Two miles south of Townsend, the inside of the Ford exploded with red and blue light. He glanced into his rearview mirror and squinted at the intensity of the wig-wags on the light bar of the Highway Patrol car.
“Shit,” he hissed, noting he was only five miles over the speed limit.
Fuming, he pulled over. He reached for his badge which was no longer there and sat back and closed his eyes. He hoped like hell he knew the trooper and could manage to talk his way out of a ticket so he could get back on the highway as soon as possible. For a second he considered flooring the Ford once the trooper got out of his vehicle, but he knew that wouldn’t work for long. No doubt, his plates had already been called in, and there wouldn’t be a record of them.

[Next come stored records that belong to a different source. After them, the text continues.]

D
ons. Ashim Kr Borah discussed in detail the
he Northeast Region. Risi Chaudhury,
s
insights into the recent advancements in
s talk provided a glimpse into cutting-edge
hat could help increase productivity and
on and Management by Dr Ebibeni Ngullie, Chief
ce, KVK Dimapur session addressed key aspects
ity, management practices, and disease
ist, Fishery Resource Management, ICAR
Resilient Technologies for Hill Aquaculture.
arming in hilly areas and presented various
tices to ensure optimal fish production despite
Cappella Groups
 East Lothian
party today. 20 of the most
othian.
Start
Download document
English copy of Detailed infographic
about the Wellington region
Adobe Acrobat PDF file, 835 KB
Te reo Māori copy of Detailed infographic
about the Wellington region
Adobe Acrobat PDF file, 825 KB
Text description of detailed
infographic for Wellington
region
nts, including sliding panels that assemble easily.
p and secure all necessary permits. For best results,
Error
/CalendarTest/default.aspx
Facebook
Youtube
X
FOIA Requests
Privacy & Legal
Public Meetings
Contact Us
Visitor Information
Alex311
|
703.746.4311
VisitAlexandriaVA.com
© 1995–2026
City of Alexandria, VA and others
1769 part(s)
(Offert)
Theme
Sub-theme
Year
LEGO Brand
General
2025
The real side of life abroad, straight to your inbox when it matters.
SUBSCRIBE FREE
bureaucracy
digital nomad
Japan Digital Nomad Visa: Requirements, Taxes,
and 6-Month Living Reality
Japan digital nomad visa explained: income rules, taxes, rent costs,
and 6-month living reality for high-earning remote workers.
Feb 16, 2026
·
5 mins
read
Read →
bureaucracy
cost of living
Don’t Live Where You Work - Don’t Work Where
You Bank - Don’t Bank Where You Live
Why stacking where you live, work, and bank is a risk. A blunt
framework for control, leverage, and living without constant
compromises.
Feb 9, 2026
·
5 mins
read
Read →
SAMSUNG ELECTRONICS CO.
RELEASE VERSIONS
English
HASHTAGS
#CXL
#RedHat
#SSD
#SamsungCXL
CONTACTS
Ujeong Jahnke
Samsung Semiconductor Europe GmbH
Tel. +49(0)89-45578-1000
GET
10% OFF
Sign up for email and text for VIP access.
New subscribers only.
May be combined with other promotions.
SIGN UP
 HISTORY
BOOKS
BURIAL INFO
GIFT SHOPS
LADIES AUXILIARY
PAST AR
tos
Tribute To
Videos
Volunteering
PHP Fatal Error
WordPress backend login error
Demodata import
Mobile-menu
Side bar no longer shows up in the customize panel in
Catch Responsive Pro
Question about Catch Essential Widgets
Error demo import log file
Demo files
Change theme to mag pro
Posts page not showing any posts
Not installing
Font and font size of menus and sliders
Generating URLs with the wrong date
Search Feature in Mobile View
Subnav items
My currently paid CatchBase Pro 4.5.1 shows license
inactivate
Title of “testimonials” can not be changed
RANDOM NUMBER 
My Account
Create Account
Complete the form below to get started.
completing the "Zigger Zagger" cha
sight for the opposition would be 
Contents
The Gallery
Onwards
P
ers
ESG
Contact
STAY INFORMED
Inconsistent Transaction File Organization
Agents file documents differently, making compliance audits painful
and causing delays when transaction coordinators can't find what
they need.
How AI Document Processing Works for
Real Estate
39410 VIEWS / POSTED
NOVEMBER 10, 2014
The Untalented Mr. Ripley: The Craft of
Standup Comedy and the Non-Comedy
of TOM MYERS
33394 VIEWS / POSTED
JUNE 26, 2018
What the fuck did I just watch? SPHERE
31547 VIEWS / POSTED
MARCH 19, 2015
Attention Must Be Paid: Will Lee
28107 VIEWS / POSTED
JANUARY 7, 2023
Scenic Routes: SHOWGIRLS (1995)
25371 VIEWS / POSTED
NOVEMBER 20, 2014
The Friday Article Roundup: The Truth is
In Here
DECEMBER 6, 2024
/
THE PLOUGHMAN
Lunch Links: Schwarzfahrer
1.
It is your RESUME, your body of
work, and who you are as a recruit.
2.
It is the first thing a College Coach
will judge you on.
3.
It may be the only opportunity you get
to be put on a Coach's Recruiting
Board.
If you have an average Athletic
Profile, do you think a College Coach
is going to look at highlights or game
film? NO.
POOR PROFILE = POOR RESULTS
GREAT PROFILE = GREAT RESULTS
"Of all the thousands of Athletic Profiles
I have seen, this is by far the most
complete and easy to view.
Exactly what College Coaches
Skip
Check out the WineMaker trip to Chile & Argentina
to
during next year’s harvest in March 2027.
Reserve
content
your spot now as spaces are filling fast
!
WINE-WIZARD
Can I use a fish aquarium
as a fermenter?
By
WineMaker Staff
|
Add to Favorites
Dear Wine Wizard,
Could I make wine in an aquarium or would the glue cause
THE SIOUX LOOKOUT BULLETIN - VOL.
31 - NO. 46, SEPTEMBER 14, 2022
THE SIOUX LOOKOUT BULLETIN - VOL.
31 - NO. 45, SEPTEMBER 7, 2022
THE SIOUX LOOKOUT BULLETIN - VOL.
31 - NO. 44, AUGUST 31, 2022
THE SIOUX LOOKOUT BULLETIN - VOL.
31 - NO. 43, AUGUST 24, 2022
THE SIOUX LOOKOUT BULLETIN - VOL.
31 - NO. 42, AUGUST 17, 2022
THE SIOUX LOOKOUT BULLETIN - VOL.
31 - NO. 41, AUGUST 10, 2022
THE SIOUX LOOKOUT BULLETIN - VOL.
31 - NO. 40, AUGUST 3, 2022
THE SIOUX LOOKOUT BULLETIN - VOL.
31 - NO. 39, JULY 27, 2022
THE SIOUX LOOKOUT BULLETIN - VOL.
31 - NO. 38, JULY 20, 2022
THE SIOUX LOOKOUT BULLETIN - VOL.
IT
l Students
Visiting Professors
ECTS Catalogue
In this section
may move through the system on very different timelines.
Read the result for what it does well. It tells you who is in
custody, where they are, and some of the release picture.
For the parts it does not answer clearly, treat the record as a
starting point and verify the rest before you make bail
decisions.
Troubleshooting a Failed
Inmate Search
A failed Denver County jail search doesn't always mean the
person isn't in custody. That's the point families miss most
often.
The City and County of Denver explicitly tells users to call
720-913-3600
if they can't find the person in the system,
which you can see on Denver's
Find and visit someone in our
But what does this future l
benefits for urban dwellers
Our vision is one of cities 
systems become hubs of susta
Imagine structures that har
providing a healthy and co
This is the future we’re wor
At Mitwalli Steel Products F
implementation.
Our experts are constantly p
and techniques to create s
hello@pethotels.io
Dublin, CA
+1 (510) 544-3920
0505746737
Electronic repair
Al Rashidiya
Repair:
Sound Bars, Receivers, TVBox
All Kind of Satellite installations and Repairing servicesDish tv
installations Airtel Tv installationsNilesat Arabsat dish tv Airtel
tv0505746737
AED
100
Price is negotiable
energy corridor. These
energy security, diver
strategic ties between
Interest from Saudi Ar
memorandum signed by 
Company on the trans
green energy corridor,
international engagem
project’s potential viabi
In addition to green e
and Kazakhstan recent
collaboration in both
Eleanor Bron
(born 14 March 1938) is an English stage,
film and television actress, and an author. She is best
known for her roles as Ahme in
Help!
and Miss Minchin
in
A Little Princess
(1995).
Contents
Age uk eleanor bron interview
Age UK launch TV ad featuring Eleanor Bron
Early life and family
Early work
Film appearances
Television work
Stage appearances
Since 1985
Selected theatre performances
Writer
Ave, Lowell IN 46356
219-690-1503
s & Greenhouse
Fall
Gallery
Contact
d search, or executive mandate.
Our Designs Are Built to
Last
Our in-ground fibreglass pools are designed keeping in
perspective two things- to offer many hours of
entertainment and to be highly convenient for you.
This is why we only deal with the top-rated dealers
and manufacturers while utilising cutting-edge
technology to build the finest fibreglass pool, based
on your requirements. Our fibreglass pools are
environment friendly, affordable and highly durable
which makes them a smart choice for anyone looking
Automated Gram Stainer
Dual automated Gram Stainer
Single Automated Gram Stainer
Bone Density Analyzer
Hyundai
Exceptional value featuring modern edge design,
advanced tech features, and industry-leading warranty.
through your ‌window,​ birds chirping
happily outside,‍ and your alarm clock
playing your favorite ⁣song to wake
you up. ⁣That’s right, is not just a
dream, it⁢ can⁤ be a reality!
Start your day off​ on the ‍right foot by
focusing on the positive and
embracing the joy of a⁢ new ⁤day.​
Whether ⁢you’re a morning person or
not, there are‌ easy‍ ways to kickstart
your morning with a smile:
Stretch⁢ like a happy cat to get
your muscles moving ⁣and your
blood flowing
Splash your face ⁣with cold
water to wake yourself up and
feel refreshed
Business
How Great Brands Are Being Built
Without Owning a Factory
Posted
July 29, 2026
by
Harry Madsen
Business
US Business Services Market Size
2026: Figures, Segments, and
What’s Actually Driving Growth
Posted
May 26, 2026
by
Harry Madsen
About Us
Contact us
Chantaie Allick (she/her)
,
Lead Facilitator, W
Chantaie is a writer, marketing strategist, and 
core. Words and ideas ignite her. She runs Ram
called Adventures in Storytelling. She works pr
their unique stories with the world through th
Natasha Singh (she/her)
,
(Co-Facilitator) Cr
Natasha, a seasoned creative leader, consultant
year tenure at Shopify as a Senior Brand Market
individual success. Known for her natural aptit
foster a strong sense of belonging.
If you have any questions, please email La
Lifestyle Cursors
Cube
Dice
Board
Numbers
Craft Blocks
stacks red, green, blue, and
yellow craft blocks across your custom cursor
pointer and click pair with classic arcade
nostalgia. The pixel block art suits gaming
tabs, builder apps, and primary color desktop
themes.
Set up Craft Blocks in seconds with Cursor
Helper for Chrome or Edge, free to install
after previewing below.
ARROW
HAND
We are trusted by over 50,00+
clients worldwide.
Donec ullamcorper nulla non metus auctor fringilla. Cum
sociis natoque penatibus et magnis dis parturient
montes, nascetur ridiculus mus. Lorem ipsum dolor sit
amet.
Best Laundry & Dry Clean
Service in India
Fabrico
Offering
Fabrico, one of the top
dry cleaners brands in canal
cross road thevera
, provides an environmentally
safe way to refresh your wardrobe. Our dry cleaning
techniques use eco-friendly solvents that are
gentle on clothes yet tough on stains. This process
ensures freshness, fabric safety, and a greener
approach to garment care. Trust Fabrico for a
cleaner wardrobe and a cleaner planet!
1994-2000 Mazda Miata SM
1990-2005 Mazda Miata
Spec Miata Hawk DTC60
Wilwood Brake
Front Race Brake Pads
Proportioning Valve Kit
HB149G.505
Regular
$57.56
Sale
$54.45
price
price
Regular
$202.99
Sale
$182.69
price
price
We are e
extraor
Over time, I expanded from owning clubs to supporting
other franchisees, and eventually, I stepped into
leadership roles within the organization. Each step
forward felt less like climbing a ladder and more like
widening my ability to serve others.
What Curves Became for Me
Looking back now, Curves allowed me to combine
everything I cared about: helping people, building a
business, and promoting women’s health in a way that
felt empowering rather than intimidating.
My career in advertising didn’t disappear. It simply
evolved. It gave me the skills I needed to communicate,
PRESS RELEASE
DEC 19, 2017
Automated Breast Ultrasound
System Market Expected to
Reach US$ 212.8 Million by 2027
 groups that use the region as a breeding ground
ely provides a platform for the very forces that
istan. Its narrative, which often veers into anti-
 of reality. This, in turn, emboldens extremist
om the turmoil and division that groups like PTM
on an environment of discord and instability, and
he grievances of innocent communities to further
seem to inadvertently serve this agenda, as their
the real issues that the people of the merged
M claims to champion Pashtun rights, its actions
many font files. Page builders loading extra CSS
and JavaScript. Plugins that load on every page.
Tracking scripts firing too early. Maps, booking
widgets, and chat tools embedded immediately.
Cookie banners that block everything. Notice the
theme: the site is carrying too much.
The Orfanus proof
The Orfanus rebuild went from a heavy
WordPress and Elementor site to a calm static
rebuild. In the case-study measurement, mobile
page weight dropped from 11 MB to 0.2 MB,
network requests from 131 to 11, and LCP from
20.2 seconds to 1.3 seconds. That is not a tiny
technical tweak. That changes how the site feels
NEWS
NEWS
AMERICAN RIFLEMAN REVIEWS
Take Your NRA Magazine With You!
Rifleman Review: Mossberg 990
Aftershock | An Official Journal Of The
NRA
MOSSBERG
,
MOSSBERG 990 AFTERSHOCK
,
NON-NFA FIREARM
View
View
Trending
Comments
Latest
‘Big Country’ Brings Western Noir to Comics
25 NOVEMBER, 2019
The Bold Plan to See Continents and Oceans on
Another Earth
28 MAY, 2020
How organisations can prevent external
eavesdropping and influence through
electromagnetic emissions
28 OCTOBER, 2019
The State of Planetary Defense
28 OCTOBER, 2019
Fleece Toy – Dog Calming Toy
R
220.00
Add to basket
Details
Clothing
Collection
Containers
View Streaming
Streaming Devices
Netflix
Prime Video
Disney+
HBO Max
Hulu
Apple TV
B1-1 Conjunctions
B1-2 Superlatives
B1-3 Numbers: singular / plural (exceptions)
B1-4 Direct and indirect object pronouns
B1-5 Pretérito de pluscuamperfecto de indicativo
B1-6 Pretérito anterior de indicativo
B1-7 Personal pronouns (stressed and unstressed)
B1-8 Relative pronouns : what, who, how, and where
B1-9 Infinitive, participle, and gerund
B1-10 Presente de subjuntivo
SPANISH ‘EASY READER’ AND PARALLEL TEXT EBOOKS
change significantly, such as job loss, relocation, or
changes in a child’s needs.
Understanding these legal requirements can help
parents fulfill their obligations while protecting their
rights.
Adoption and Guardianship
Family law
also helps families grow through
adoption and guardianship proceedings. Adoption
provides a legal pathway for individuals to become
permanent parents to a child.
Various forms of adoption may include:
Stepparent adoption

He was caught, unless he could talk his way out of it and get the plate search canceled.
A flashlight blinded him through the driver’s window and he looked away.
The trooper, an unfamiliar beefy youngster who looked six months out of the training center, said, “You were aware you only have one operating headlight, mister?”
Cody said, “I’m an investigator for the sheriff’s department. I’m in a hurry.”
The trooper grinned, his teeth glinting in the secondary light of his flashlight’s reflection.